FIG. 6 is a typical representative photograph of the (5R) -5-hydroxytriptolide ointment preparation for treating and relieving DNCB-induced skin lesions and pathological tissues of mouse atopic dermatitis in example 5. DNCB is sensitized through skin and stimulates BALB/c mouse atopic dermatitis, the acting parts of the medicine are back skin, the medicine treatment is carried out on the 15 th to 35 th days after DNCB sensitization, euthanasia is carried out on the 38 th day, and skin tissues are taken for pathological detection. The figure is a typical representation of the pathological tissue section of the skin of the mouse in the model control group and the ointment treatment group.

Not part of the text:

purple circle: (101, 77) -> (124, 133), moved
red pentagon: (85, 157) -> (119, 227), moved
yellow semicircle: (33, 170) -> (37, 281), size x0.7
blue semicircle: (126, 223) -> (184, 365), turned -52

FIG. 7 is a photograph of skin lesions in psoriasis-alleviating mice treated with (5R) -5-hydroxytriptolide of example 6. Typical representative graphs of skin injury of mice in the (5R) -5-hydroxyl triptolide gel preparation treatment imiquimod induced psoriasis on day 15, normal control group, model control group and gel treatment group.

Detailed Description

The invention is further illustrated by the following specific embodiments. The examples are intended only to illustrate or explain embodiments of the invention and do not limit the scope of protection of the invention.